***** GIVEN DATA

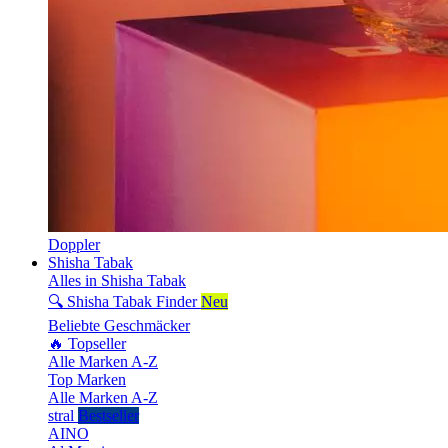
Doppler
Shisha Tabak
Alles in Shisha Tabak
🔍 Shisha Tabak Finder
Neu
Beliebte Geschmäcker
🔥 Topseller
Alle Marken A-Z
Top Marken
Alle Marken A-Z
stral
Bestseller
AINO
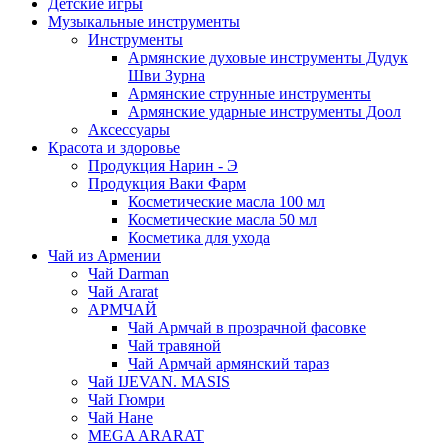
Детские игры
Музыкальные инструменты
Инструменты
Армянские духовые инструменты Дудук
Шви Зурна
Армянские струнные инструменты
Армянские ударные инструменты Доол
Аксессуары
Красота и здоровье
Продукция Нарин - Э
Продукция Ваки Фарм
Косметические масла 100 мл
Косметические масла 50 мл
Косметика для ухода
Чай из Армении
Чай Darman
Чай Ararat
АРМЧАЙ
Чай Армчай в прозрачной фасовке
Чай травяной
Чай Армчай армянский тараз
Чай IJEVAN. MASIS
Чай Гюмри
Чай Нане
MEGA ARARAT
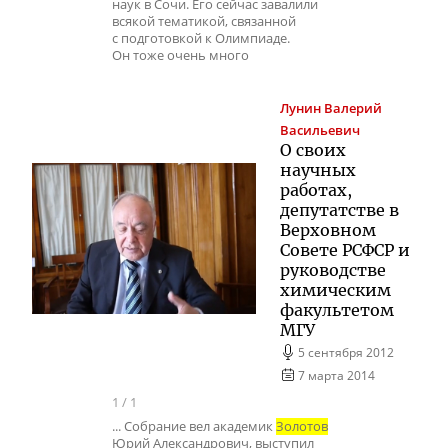
наук в Сочи. Его сейчас завалили
всякой тематикой, связанной
с подготовкой к Олимпиаде.
Он тоже очень много
Лунин
Валерий
Васильевич
О своих
научных
работах,
депутатстве в
Верховном
Совете РСФСР и
руководстве
химическим
факультетом
МГУ
5 сентября 2012
7 марта 2014
1
/
1
... Собрание вел академик
Золотов
Юрий Александрович, выступил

**********

▶ _TO-DO ITEM_:
Give every line of text in the data above as a JSON list of strings, one string per line. Skip blank lines and leave out the picture markers.

▶ _TASK SOLUTION_:
[
  "Doppler",
  "Shisha Tabak",
  "Alles in Shisha Tabak",
  "🔍 Shisha Tabak Finder",
  "Neu",
  "Beliebte Geschmäcker",
  "🔥 Topseller",
  "Alle Marken A-Z",
  "Top Marken",
  "Alle Marken A-Z",
  "stral",
  "Bestseller",
  "AINO",
  "Детские игры",
  "Музыкальные инструменты",
  "Инструменты",
  "Армянские духовые инструменты Дудук",
  "Шви Зурна",
  "Армянские струнные инструменты",
  "Армянские ударные инструменты Доол",
  "Аксессуары",
  "Красота и здоровье",
  "Продукция Нарин - Э",
  "Продукция Ваки Фарм",
  "Косметические масла 100 мл",
  "Косметические масла 50 мл",
  "Косметика для ухода",
  "Чай из Армении",
  "Чай Darman",
  "Чай Ararat",
  "АРМЧАЙ",
  "Чай Армчай в прозрачной фасовке",
  "Чай травяной",
  "Чай Армчай армянский тараз",
  "Чай IJEVAN. MASIS",
  "Чай Гюмри",
  "Чай Нане",
  "MEGA ARARAT",
  "наук в Сочи. Его сейчас завалили",
  "всякой тематикой, связанной",
  "с подготовкой к Олимпиаде.",
  "Он тоже очень много",
  "Лунин",
  "Валерий",
  "Васильевич",
  "О своих",
  "научных",
  "работах,",
  "депутатстве в",
  "Верховном",
  "Совете РСФСР и",
  "руководстве",
  "химическим",
  "факультетом",
  "МГУ",
  "5 сентября 2012",
  "7 марта 2014",
  "1",
  "/",
  "1",
  "... Собрание вел академик",
  "Золотов",
  "Юрий Александрович, выступил"
]